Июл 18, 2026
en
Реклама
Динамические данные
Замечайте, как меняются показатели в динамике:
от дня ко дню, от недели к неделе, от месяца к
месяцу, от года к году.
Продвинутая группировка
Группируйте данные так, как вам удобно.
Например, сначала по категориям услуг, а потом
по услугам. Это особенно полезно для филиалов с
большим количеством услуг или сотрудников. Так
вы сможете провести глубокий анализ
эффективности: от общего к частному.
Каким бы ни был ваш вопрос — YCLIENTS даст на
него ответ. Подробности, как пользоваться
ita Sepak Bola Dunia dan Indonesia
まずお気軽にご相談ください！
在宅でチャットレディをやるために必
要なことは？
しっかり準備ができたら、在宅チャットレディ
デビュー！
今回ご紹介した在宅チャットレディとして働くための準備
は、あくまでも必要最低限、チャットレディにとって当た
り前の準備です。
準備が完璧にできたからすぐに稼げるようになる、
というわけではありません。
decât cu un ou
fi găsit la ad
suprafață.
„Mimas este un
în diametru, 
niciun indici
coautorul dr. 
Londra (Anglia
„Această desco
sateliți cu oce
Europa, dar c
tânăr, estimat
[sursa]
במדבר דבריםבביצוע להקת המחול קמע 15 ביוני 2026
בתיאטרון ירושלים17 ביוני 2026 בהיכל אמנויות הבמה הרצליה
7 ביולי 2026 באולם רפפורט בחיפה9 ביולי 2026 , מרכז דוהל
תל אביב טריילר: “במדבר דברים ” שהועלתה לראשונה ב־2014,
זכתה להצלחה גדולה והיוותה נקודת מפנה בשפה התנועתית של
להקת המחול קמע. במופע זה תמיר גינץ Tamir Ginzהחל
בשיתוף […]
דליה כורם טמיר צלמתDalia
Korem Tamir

_ _ _ _ _ _ _

Copy out the lines from the very first one through the line containing "まずお気軽にご相談ください！", including both, and reproduce them unchanged.

Июл 18, 2026
en
Реклама
Динамические данные
Замечайте, как меняются показатели в динамике:
от дня ко дню, от недели к неделе, от месяца к
месяцу, от года к году.
Продвинутая группировка
Группируйте данные так, как вам удобно.
Например, сначала по категориям услуг, а потом
по услугам. Это особенно полезно для филиалов с
большим количеством услуг или сотрудников. Так
вы сможете провести глубокий анализ
эффективности: от общего к частному.
Каким бы ни был ваш вопрос — YCLIENTS даст на
него ответ. Подробности, как пользоваться
ita Sepak Bola Dunia dan Indonesia
まずお気軽にご相談ください！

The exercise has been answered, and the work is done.